Postscript
Counteract
Patrick Marnham
Welcome to 1981, a year of Census, 'And there went out a decree from Mrs Caesar that all the world should be enrolled, and all went to enrol themselves, everyone to his own city, and when they had come into their own front halls they found a long list of bloody silly questions that had to be answered in permanent ink on pain of pain. And there was no end to the numbers that Mrs Caesar could extract from the mountain of bloody silly answers when it was all gathered in. And legions were employed for a further decade in this work.'
The instinctive struggle between the naturally numerate and the naturally literate, which can be viewed in miniature every year as a new generation endures its first week at school, is no longer carried on with its ancient vigour. The numerate have all but won. But the literate, an unhappy and increasingly tongue-tied minority, can still dream. They dream of the days when the world was run by words rather than figures; that felicitous era when populations starved to death and drew inspiration from the yitamin-deficient visions of 5 st 3 lb mystics. And the literate have a hero, Popeye the Sailorman.
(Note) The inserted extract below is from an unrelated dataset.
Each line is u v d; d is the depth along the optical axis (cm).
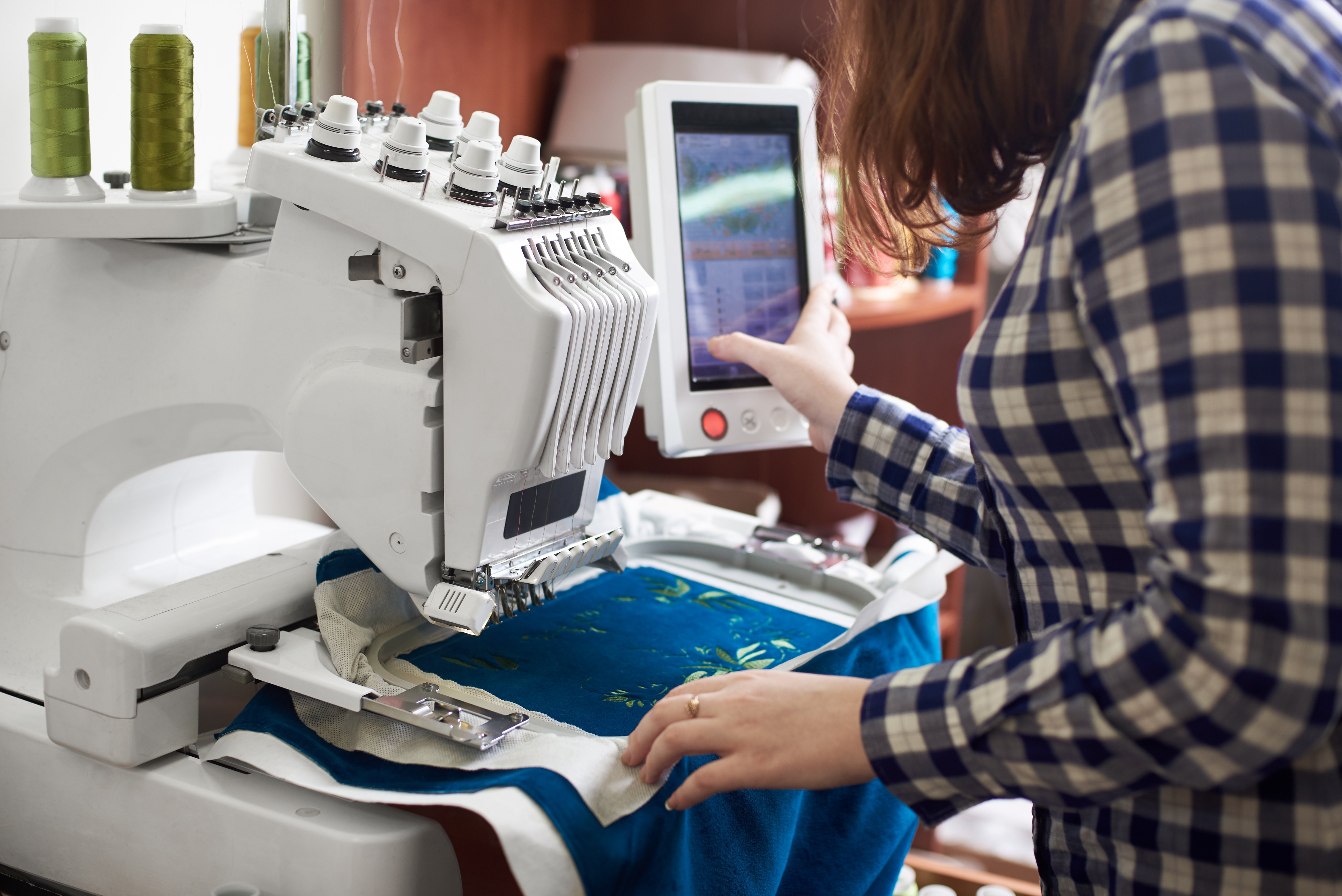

Popeye was, still is, an international cartoon celebrity whose particular accomplishment was eating cans of spinach. He was presumably dreamt up by the US spinach growers association, eager to increase sales and relying on the fact that spinach contained ten times as much iron as any other green vegetable. Eat iron and you grew Popeye-type muscles, beat up other larger sailors and won that girl with the permanently dripping nose called Olive Oyl. The benefits of boiled spinach were reputedly passed to spinach water, the greenstained residue of the cooking process, which the wiser Hausfrau was advised to use as the basis for a specially nutritious stock. You can buy cook books carrying this tip to this day in most branches of W.H. Smith. No doubt all over Europe and North America women are saving their slimy spinach water and using it for stock, and all to no benefit.
Because it has recently been discovered that spinach does not, after all, contain an undue proportion of iron. The tests establishing this 'fact' were made early in the century and were so authoritative that they became the basis for nutritional guidance 'through all the world'. Then, a few years ago, some busybody researcher with nothing better to do, noticed how old the research was and decided to repeat the analysis. Everything was correct, with a single exception. The figures for the iron content of spinach were multiplied by ten. A decimal point had, it seemed, been misplaced at the time of first publication and the myth had grown from there. Popeye was therefore a completely misleading character. Whatever it was that was pushing up those muscles it was certainly not the spinach. Popeye stood as the representative of numerate truth and he was a deceiver. To the world's in numerates he is a portent of a more hopeful future, Pending this happier time, innumerates who have read the entire newspaper only to find that they are still waiting to see the doctor are recommended to read it again, this time deleting all the numbers from the news stories of the day, and all superlatives — which are numbers masquerading as words. If the numberless remnants of the news story still make sense they will not be news, they may not be history but they are almost guaranteed to be worth printing. So, 'Customs officials made their biggest haul when they seized 10 tons of cannabis, including a ton-and-a-half washed ashore after being dumped at sea by smugglers. It was part of a 15-ton consignment of which some 3 to 31/2 tons had been sold for more than £2 million' becomes — 'A large haul of cannabis was seized in Inverness', a fair summary of the interest of the story. Or we have, '6 per cent of women say they faced sexual blackmail at work'. Obvious rubbish, rumour masquerading as scientific fact. Remove the figure and you have a statement of the obvious. The casting couch is not restricted to Hollywood. But with the addition of the magic 6 per cent the • European Commission will doubtless be drawing up some sort of Code of Management Conduct'. Well, they have to spend the money on something.
Drunken illiterates should be encouraged to line up with innumerates if they read the gibberish which is made of the National Council on Alcoholism's Guide on Problem Drinking once the figures are removed. It would seem that there are 740,000 heavy drinkers in Britain, although 1 am sure that I personally know many more than that. Some of them 'become merry without being aware of what they are doing'. Tragic. Unless we do something about our drinking habits as a nation, 'we could go the way of France'. (Good. I am willing to bet that most of the men who built Chartres Cathedral were frequently merry without analysing exactly what they were doing.) 'Alcoholrelated problems cost the country £500 million a year'. Money well spent; and what about the amount of money saved every year by the healing consumption of alcohol?
It is probably fair to say that in 83.25 per cent of cases officious bodies which are hopelessly over-equipped with blank forms and loaded calculators are producing 300 million miles of misleading and inaccurate figures every third week which are solely intended to increase their powers of interference over our capacity to enjoy ourselves. It is high time they were stopped. If they cannot be stopped we can at least drink enough seasonal fluids tO make their figures run all over the page at a surprising rate of knots.